Pourquoi certains accusés demeurent-ils détenus avant leur procès?
Dans un article précédent, nous avons traité du cas de la fillette décédée tragiquement à Granby le 30 avril 2019. Le 10 juin dernier, suite à l’enquête sur remise en liberté du père de celle-ci, l’Honorable Serge Champoux, juge en Cour du Québec, a statué qu’il devrait demeurer détenu en attendant son procès. Pourquoi est-il demeuré détenu, alors que d’autres accusés faisant face à des accusations similaires sont parfois remis en liberté?
En tant qu’avocats criminalistes, il s’agit d’une question à laquelle nous devons fréquemment répondre… Dans l’article qui suit, nous tâcherons de vous expliquer sommairement les principes de la libération sous cautionnement en droit canadien.
Le droit fondamental à un cautionnement raisonnable
Tel qu’évoqué dans un article précédent, le droit de ne pas être privé d’une remise en liberté assortie d’un cautionnement raisonnable est fondamental, et la détention avant procès doit demeurer l’exception, tout accusé bénéficiant toujours à ce stade de la présomption d’innocence.
Les critères prévus au code criminel
L’article 515(10) du Code criminel prévoit les critères que les juges doivent considérer avant de rendre une ordonnance de détention avant procès. Grosso modo, trois cas de figure doivent être considérés :
(1) L’accusé qui risque de “s’enfuir” et de ne pas se présenter à son procès ;
(2) L’accusé qui présente un risque marqué de récidiver de manière à compromettre la sécurité publique ;
(3) L’accusé dont la remise en liberté minerait la confiance du public.
Le fardeau de la preuve
Sauf dans les cas spécifiques prévus au Code criminel, c’est toujours la poursuite qui a le fardeau de prouver que la détention est nécessaire. Par exemple, si un individu est détenu suite à des bris de condition, ce sera à lui de démontrer que sa détention n’est pas nécessaire eut égard aux critères pertinents.

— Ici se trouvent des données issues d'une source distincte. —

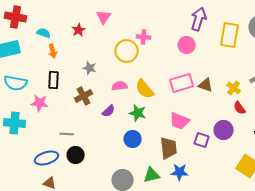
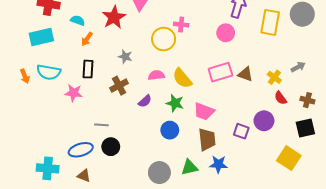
red star: (79, 30) -> (114, 17), size x1.6
orange arrow: (53, 51) -> (87, 39), turned 48
pink trapezoid: (180, 121) -> (204, 111), moved
cyan cross: (15, 123) -> (48, 168), moved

Il en sera de même pour un individu accusé de meurtre, et dans ce cas, seul un juge de la Cour supérieure pourra ordonner sa remise en liberté.
Une question de faits
Comme c’est toujours le cas dans le domaine du droit criminel, les décisions des juges en matière de remise en liberté sont essentiellement tributaires des faits particuliers à chaque affaire. Par exemple, s’il est mis en preuve que l’accusé était intoxiqué au moment des faits, un juge pourrait être tenté de le remettre en liberté à condition qu’il intègre une ressource en réadaptation de la dépendance, si celui-ci témoigne être motivé à le faire. Inversement, si le profil de l’accusé témoigne de plusieurs antécédents de bris de condition, un juge pourrait avoir du mal à lui faire confiance quant au respect de ses conditions advenant sa remise en liberté.
Comme on peut le constater encore une fois, le droit criminel est un domaine de pratique sophistiqué et tout en nuances. C’est pourquoi nos avocats criminalistes tâchent de demeurer à la fine pointe des derniers développements.